#### Records for processing

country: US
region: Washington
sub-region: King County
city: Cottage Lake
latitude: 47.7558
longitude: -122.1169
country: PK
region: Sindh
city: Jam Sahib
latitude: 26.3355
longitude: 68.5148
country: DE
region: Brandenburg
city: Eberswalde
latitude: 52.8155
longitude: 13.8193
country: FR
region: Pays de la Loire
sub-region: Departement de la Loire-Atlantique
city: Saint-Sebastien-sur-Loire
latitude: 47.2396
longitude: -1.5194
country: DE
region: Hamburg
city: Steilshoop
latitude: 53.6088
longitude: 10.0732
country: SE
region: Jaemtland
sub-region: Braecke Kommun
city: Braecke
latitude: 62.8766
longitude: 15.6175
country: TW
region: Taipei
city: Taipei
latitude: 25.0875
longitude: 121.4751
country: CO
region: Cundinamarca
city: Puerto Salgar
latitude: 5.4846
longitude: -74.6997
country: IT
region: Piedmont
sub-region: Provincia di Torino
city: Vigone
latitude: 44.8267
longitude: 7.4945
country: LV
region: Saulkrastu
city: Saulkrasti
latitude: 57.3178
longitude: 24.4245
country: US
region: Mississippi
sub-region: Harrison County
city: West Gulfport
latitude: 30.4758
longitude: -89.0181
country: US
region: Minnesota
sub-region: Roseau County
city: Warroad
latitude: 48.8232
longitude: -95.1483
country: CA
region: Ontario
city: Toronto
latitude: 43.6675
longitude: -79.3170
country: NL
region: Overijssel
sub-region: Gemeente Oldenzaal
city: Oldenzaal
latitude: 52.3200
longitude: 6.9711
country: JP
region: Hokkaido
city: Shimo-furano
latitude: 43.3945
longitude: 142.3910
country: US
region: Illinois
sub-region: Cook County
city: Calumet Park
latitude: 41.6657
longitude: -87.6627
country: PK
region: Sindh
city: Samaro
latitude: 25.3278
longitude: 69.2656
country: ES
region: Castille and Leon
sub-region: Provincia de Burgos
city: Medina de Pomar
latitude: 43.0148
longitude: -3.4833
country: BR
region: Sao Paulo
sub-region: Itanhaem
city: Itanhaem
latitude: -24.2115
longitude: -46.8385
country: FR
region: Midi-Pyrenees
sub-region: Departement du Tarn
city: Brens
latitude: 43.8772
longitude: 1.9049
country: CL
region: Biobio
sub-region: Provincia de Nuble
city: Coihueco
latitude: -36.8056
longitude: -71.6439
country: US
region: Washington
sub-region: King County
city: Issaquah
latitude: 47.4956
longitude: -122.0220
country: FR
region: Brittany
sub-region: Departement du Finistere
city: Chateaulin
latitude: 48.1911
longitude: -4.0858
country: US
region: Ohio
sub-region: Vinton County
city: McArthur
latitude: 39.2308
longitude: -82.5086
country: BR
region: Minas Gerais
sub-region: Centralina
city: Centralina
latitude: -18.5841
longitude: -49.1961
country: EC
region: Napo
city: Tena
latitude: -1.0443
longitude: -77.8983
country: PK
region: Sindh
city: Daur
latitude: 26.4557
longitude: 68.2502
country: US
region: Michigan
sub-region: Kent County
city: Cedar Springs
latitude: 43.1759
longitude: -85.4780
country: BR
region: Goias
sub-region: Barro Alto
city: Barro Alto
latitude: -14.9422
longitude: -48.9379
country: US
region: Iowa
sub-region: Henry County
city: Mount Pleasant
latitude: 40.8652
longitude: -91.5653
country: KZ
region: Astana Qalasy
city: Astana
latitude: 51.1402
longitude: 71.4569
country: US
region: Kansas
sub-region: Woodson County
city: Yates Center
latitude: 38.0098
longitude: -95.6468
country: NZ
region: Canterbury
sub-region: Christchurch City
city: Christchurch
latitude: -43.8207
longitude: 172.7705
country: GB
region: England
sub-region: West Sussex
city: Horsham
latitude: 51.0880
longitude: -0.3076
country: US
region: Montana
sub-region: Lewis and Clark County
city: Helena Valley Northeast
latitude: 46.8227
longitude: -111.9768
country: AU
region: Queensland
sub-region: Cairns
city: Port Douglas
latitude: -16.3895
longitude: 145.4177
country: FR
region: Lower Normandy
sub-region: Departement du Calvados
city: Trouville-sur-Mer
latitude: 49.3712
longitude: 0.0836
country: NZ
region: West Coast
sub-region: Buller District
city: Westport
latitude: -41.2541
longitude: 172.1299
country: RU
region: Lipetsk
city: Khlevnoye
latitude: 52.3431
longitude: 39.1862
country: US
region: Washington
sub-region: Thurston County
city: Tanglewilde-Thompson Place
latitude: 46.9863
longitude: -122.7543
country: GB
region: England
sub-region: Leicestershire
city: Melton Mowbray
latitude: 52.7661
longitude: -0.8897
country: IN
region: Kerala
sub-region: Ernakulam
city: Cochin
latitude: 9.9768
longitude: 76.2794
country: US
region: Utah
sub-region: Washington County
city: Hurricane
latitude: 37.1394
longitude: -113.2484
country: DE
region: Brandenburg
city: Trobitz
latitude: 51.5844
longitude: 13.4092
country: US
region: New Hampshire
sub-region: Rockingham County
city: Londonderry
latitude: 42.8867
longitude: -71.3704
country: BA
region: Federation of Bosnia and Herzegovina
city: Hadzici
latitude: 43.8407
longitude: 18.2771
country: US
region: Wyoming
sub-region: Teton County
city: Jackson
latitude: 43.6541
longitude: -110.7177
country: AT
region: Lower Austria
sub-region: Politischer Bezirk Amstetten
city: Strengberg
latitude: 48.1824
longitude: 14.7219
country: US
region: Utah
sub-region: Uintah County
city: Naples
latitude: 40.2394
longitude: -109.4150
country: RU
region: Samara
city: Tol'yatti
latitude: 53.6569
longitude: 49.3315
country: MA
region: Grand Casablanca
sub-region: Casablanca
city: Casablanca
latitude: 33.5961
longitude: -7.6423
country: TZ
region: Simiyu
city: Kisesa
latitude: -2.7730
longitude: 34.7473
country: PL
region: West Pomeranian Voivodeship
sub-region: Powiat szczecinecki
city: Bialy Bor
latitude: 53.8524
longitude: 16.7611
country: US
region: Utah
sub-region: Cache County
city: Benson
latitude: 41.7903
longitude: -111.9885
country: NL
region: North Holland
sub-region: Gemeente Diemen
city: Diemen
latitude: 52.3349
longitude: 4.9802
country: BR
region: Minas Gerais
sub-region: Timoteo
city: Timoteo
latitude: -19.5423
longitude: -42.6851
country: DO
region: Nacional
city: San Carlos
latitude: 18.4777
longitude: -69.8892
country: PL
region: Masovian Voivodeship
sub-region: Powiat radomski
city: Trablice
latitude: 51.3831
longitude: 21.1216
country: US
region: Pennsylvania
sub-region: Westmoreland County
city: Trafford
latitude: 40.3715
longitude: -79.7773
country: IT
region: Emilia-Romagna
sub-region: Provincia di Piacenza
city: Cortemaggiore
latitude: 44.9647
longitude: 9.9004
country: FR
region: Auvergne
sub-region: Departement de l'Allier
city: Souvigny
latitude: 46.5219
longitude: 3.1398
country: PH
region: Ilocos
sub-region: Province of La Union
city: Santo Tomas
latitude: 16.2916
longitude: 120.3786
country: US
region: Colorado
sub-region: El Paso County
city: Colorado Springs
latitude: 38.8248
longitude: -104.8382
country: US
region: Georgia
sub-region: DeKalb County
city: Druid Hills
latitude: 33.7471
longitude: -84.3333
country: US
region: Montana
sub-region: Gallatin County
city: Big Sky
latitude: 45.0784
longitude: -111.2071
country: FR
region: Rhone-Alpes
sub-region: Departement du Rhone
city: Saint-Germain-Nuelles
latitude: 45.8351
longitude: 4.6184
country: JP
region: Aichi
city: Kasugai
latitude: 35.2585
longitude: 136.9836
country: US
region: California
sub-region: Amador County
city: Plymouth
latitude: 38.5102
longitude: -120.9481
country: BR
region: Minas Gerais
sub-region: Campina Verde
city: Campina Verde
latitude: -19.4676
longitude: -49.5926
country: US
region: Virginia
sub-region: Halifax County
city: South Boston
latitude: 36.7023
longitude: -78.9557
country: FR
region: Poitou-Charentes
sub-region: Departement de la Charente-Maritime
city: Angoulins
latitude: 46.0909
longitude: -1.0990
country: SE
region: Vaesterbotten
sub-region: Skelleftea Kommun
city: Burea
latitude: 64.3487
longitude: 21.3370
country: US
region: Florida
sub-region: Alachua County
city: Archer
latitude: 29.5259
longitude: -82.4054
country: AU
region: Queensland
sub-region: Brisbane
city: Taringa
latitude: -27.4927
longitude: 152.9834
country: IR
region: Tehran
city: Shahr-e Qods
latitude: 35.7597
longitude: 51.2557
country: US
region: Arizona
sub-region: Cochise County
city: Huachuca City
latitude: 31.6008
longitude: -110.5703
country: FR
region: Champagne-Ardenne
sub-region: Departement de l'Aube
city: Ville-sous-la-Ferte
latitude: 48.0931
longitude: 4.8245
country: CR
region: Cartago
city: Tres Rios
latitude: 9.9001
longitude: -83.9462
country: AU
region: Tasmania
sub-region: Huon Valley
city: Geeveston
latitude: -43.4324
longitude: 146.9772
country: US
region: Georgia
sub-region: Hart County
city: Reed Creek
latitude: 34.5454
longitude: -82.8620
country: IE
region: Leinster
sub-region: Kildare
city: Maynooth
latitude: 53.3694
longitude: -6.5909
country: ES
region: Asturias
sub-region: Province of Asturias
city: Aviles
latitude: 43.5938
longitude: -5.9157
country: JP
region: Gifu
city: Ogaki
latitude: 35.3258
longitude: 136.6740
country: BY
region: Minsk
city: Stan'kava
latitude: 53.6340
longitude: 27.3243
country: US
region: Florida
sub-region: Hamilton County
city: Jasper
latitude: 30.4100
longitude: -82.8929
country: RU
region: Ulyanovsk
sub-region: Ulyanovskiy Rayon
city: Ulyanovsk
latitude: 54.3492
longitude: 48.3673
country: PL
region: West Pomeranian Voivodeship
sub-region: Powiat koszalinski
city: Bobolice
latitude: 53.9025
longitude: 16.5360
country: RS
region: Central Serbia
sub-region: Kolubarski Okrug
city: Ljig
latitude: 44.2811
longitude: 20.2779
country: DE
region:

########

§ **Task details**
Retype without changes the lines of the data above, starting with the line that contains "longitude: 69.2656" and going on through the line that contains "city: Port Douglas", both included.

§ **The response**
longitude: 69.2656
country: ES
region: Castille and Leon
sub-region: Provincia de Burgos
city: Medina de Pomar
latitude: 43.0148
longitude: -3.4833
country: BR
region: Sao Paulo
sub-region: Itanhaem
city: Itanhaem
latitude: -24.2115
longitude: -46.8385
country: FR
region: Midi-Pyrenees
sub-region: Departement du Tarn
city: Brens
latitude: 43.8772
longitude: 1.9049
country: CL
region: Biobio
sub-region: Provincia de Nuble
city: Coihueco
latitude: -36.8056
longitude: -71.6439
country: US
region: Washington
sub-region: King County
city: Issaquah
latitude: 47.4956
longitude: -122.0220
country: FR
region: Brittany
sub-region: Departement du Finistere
city: Chateaulin
latitude: 48.1911
longitude: -4.0858
country: US
region: Ohio
sub-region: Vinton County
city: McArthur
latitude: 39.2308
longitude: -82.5086
country: BR
region: Minas Gerais
sub-region: Centralina
city: Centralina
latitude: -18.5841
longitude: -49.1961
country: EC
region: Napo
city: Tena
latitude: -1.0443
longitude: -77.8983
country: PK
region: Sindh
city: Daur
latitude: 26.4557
longitude: 68.2502
country: US
region: Michigan
sub-region: Kent County
city: Cedar Springs
latitude: 43.1759
longitude: -85.4780
country: BR
region: Goias
sub-region: Barro Alto
city: Barro Alto
latitude: -14.9422
longitude: -48.9379
country: US
region: Iowa
sub-region: Henry County
city: Mount Pleasant
latitude: 40.8652
longitude: -91.5653
country: KZ
region: Astana Qalasy
city: Astana
latitude: 51.1402
longitude: 71.4569
country: US
region: Kansas
sub-region: Woodson County
city: Yates Center
latitude: 38.0098
longitude: -95.6468
country: NZ
region: Canterbury
sub-region: Christchurch City
city: Christchurch
latitude: -43.8207
longitude: 172.7705
country: GB
region: England
sub-region: West Sussex
city: Horsham
latitude: 51.0880
longitude: -0.3076
country: US
region: Montana
sub-region: Lewis and Clark County
city: Helena Valley Northeast
latitude: 46.8227
longitude: -111.9768
country: AU
region: Queensland
sub-region: Cairns
city: Port Douglas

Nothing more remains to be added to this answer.